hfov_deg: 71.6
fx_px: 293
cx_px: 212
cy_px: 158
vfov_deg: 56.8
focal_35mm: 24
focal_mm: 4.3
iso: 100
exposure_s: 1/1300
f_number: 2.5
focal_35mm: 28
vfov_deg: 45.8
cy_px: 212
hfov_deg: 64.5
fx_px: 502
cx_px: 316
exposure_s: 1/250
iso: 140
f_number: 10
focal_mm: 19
--------------------------------------------------
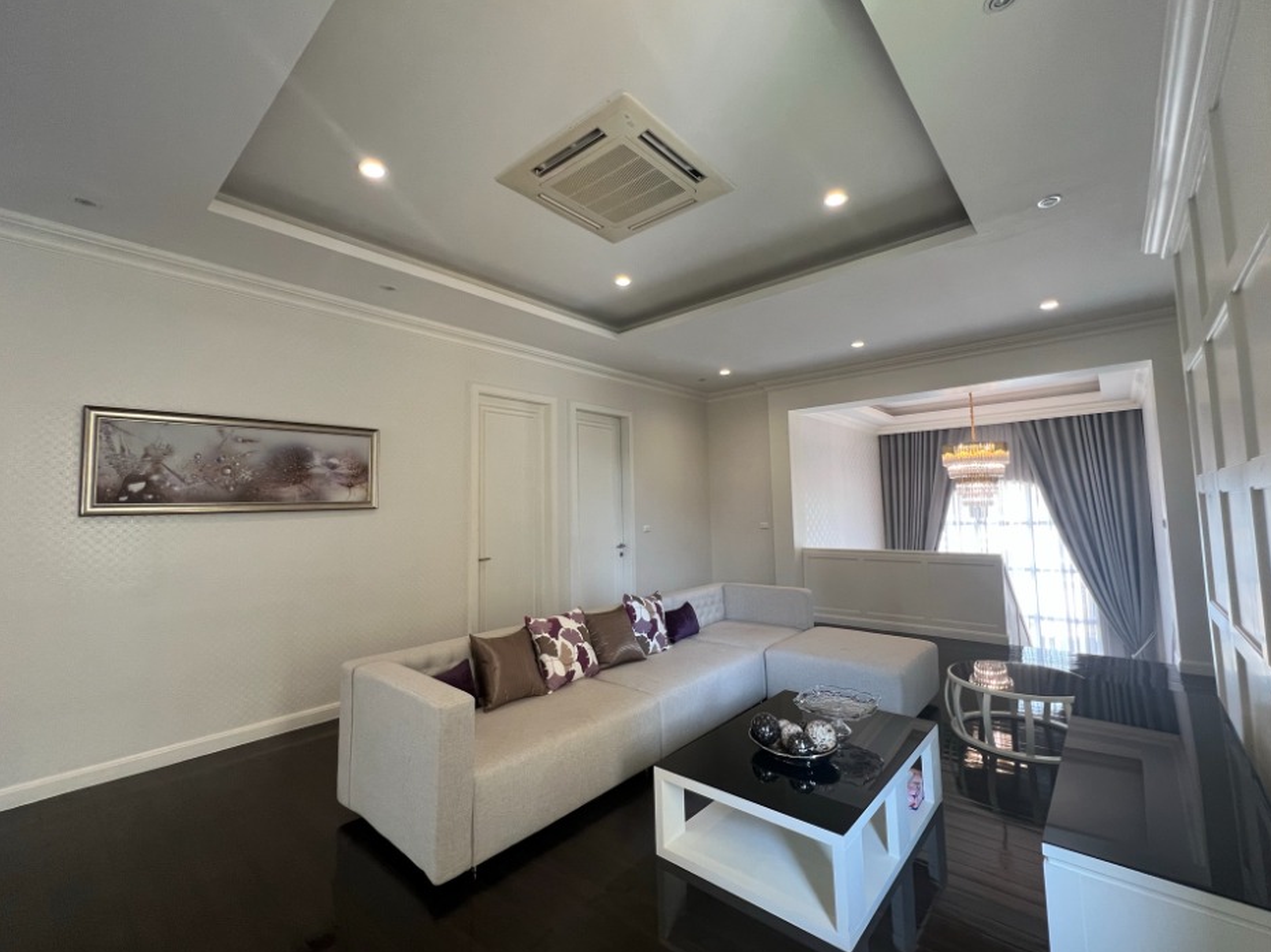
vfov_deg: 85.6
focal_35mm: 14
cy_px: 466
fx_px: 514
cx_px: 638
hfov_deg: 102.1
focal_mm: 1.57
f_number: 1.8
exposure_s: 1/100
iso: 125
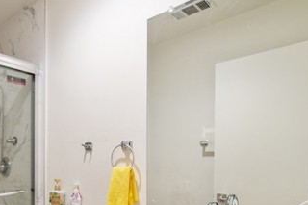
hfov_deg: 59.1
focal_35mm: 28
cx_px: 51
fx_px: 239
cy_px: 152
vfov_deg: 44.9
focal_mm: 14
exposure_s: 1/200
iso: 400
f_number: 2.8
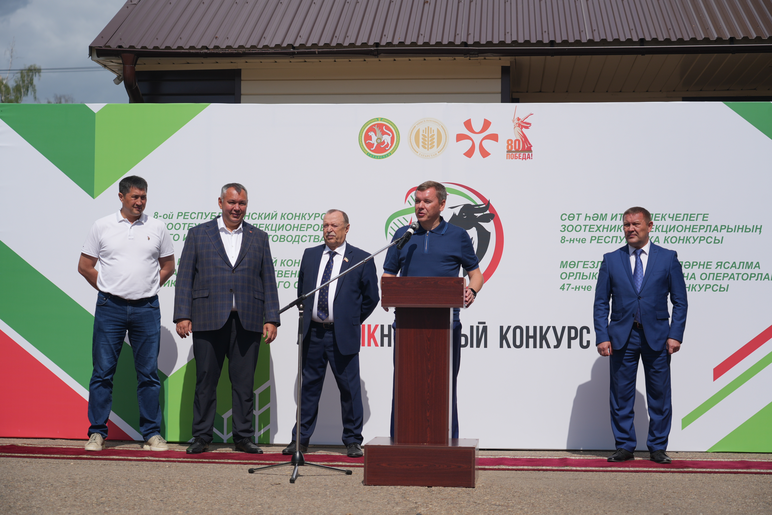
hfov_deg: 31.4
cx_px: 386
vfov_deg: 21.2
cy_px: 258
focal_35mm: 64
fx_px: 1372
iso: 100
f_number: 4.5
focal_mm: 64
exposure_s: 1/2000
--------------------------------------------------
> [ABOUT THIS TASK]:
Everything starting at the line containing "hfov_deg: 31.4" and ending at the line containing "exposure_s: 1/2000" in the records above should be repeated exactly, and only that.

> [RESPONSE]:
hfov_deg: 31.4
cx_px: 386
vfov_deg: 21.2
cy_px: 258
focal_35mm: 64
fx_px: 1372
iso: 100
f_number: 4.5
focal_mm: 64
exposure_s: 1/2000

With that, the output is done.